Cristiano Ronaldo is not the first person to get sued pertaining to Binance; Here are the two important ‘Binance Men’ to fall foul of the law since the previous year
Changpeng ‘CZ’ Zhao the very own founder of the company. Born in China in 1977, Zhao moved with his family to Canada in the 1980s and later got a degree in computer science from McGill University, according to his profile in the Bloomberg Billionaires Index.
He founded Binance in 2017 in Shanghai, and led the company’s explosive growth into the world’s biggest cryptocurrency exchange.
An outspoken celebrity in the crypto world with 8.7 million followers on X, Zhao became the richest known figure in the nascent industry. His net worth peaked at around $65 billion in 2022, according to a Forbes index.

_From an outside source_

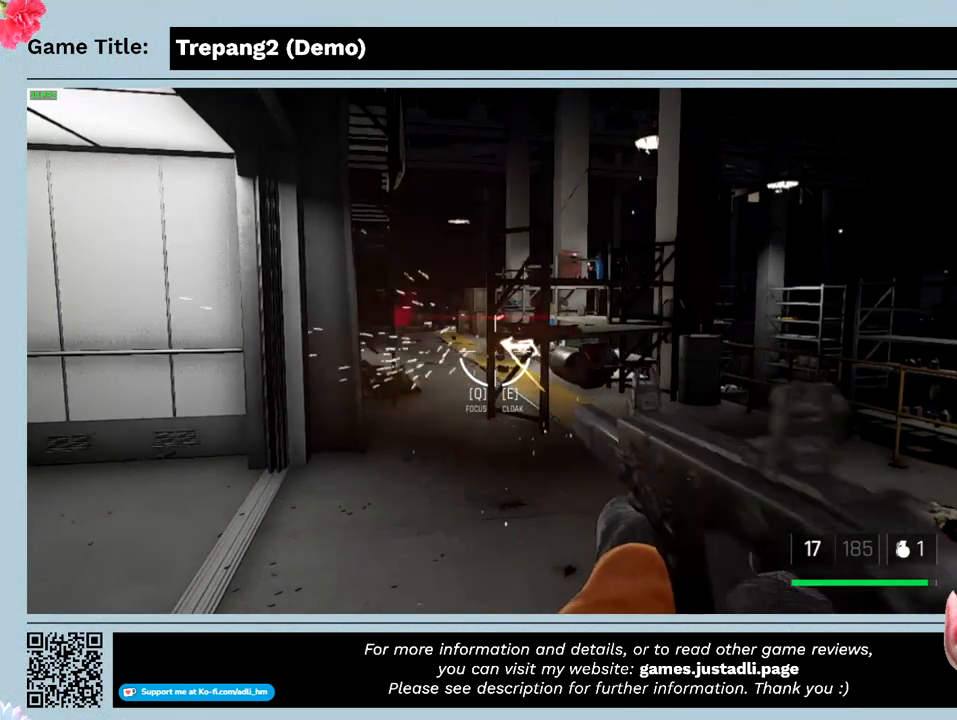
{"keys": [], "mouse": ["left"], "events": []}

The USA accused Zhao and Binance of multiple violations, including knowingly allowing transactions to militant groups such as the Islamic State and in barred jurisdictions such as North Korea and Iran.
Sam Bankman-Fried the right hand of Zhao. If Changpeng was the richest; Sam was easily the most famous one. Born to Stanford University professors, Bankman-Fried graduated from MIT with a degree in physics. In 2019, he founded FTX, which skyrocketed to become the world’s second-largest crypto exchange.
Along the way, Bankman-Fried built up his image as the unofficial ambassador for the cryptocurrency industry, with high-profile appearances in the media and even the US Congress.
It all came crashing down when these moves were revealed in the media in November 2022. Within hours, rival CZ Zhao said Binance would sell all the FTX tokens it held. It sparked a stunning collapse of FTX and Bankman-Fried’s empire, his fame turning to notoriety.